TO DO
From the BMW tail light re-wire guide below, reproduce the passage that starts at "If you wish, you" and runs up to and including "the cover off.".

Begin SELECTED EXCERPT

Image by Greg Banek

OUTER LED RE-WIRE GUIDE FOR RETROFIT BMW OEM LED TAIL LIGHTS

For BMW M3 (E46) models 2001 - 2003.5
by TigerDave

For models 2003.5 - Present that came from the factory with LED tail lights, please check out this guide instead.

Kudos goes out to hotcello and peterlai for discovering this!

 

DISCLAIMER:

This DIY guide is only for informational purpose and the author or the website owner is not responsible for any malfunctions, damages, property loss, injuries or accidents or liabilities of any kind. Proceed at your own risk. There. Now with that said...

DETAILS

In the middle of the 2003 model year, BMW switched from the tail lights on the M3 from regular incandescent bulbs to tail lights that contain LEDs. These newer style lights are brighter, never burn out and just plain look cool. The best part is that if your M3 lacks the LED-style tail lights, you can buy and install them yourself!

The LED tail light itself is broken down into 3 parts, the top portion which flashes yellow (turn signal or hazards), the red bottom portion which glows faintly when the parking or headlights are on but intensely when brakes are applied, and a red outer ring of LEDs around the bottom portion which also glow faintly when the parking or headlights are on but intensely when the brakes are applied hard. This is known as "Adaptive Braking". Since the older model M3's came with non-LED tail lights they do not have adaptive braking, and therefore the outer LEDs always glow dimly, even if brakes are applied.

If you have an M3 that is 2001 - 2003, you can purchase and install the new LED tail lights, however, the outer ring of LEDs will always remain dim, even if brakes are applied because such models lack the adaptive braking feature.

PLEASE NOTE

Even after you swap out your non-LED tail lights with the LED ones, you may need to take your M3 to the dealer and have your Light Control Module (LCM -- the box that houses your headlight control switch) reprogrammed to get rid off the "Tail Light out" warning lights on your dash (shown on right).


However, some people (including myself) noticed that although the warning lights DID appear after I connected the unmodified adapter cables, they went away after doing this re-wire mod!


Also, M3s with a production date prior to 09/2001 will need a new LCM altogether.


This how-to guide will show you how to rewire the BMW wire adapters so that the outer LEDs will also light up intensely any time the brakes are applied.


Tools you will need:

  • 2 Quick Connects that work with 22-gauge wire

  • Pair of pliers

  • Electrical tape (optional)

DIRECTIONS
(REFER TO PHOTOS BELOW)

First of all, the new LED tail lights will come with a pair of wire adapter cables. They are labeled LEFT and RIGHT.

If you wish, you can remove the cover on the end that plugs into the tail lights so you can familiarize yourself with the insides, but it's not required for this mod.

To remove the cover, simply insert a jewelers or a small flat head screwdriver under the raised area shown in the photo on the right. Twist the screwdriver slightly to raise the cover and then slide the cover off.
    
You will notice that slots 1 and 8 are labeled and that slot #4 is empty. This is the slot that triggers the outer LEDs to glow intensely when power is sent to it.     


On the large end of the adapter cable, carefully remove some of the electrical tape. Enough to expose about 2 inches of wires is sufficient.     


Trim off the excess electrical tape and locate the black wire with the green stripe. This is the wire that supplies power to the cluster of LEDs when the brakes are applied. We are going to tap into this wire and send power to slot #4 also.

End SELECTED EXCERPT
Begin ENTRIES SHOWN

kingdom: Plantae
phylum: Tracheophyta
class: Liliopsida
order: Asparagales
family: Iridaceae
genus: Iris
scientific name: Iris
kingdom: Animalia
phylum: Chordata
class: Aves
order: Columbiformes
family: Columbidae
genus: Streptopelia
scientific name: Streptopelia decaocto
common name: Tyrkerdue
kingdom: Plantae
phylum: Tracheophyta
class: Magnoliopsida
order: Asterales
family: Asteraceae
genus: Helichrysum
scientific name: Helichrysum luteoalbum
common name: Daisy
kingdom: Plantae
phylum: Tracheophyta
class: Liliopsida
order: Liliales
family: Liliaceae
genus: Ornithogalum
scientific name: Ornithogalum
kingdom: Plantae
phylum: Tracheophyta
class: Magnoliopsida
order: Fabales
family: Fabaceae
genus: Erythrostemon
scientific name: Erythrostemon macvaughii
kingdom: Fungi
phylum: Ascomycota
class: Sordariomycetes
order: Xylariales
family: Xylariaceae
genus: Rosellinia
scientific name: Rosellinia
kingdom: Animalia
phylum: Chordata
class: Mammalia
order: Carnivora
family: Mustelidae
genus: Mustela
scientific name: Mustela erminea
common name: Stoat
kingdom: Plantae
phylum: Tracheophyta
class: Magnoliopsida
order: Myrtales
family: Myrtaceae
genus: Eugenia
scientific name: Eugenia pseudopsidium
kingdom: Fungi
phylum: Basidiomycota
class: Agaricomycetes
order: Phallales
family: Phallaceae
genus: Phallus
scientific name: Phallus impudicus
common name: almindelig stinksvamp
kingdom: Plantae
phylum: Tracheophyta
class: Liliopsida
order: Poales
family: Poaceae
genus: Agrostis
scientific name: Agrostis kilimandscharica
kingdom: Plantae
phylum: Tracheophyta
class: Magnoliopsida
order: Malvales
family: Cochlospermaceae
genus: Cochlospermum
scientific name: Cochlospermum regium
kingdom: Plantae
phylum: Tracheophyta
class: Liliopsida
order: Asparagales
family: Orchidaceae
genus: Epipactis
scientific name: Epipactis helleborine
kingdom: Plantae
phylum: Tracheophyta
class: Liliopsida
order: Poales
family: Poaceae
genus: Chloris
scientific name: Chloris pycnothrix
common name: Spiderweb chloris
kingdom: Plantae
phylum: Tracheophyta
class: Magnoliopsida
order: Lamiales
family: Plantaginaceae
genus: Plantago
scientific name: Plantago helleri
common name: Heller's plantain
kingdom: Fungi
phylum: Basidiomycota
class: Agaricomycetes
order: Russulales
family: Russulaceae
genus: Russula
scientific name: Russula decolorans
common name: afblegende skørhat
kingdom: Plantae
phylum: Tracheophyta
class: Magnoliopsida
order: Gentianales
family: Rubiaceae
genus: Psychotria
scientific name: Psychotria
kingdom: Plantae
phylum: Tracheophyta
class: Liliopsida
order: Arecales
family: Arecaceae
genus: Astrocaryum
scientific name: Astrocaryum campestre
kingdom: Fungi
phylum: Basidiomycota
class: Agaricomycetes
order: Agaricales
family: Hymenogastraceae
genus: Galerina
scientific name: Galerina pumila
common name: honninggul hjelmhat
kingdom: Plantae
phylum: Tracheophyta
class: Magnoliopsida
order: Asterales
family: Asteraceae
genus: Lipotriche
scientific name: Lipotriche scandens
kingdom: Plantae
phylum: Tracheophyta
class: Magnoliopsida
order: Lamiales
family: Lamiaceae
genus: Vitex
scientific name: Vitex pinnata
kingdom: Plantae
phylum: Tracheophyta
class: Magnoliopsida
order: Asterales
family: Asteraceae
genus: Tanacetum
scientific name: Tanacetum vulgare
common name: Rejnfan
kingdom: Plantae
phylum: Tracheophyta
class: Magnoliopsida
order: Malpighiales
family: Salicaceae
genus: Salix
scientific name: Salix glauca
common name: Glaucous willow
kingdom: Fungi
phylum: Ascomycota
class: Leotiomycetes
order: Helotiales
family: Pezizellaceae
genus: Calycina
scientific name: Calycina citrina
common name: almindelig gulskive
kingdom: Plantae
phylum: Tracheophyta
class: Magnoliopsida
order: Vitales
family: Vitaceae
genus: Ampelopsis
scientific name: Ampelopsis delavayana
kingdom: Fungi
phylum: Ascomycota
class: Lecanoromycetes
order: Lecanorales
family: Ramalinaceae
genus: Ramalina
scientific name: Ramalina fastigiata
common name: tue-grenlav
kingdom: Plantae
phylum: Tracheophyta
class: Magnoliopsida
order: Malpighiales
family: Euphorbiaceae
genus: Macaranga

End ENTRIES SHOWN

PROBLEM SOLUTION
If you wish, you can remove the cover on the end that plugs into the tail lights so you can familiarize yourself with the insides, but it's not required for this mod.

To remove the cover, simply insert a jewelers or a small flat head screwdriver under the raised area shown in the photo on the right. Twist the screwdriver slightly to raise the cover and then slide the cover off.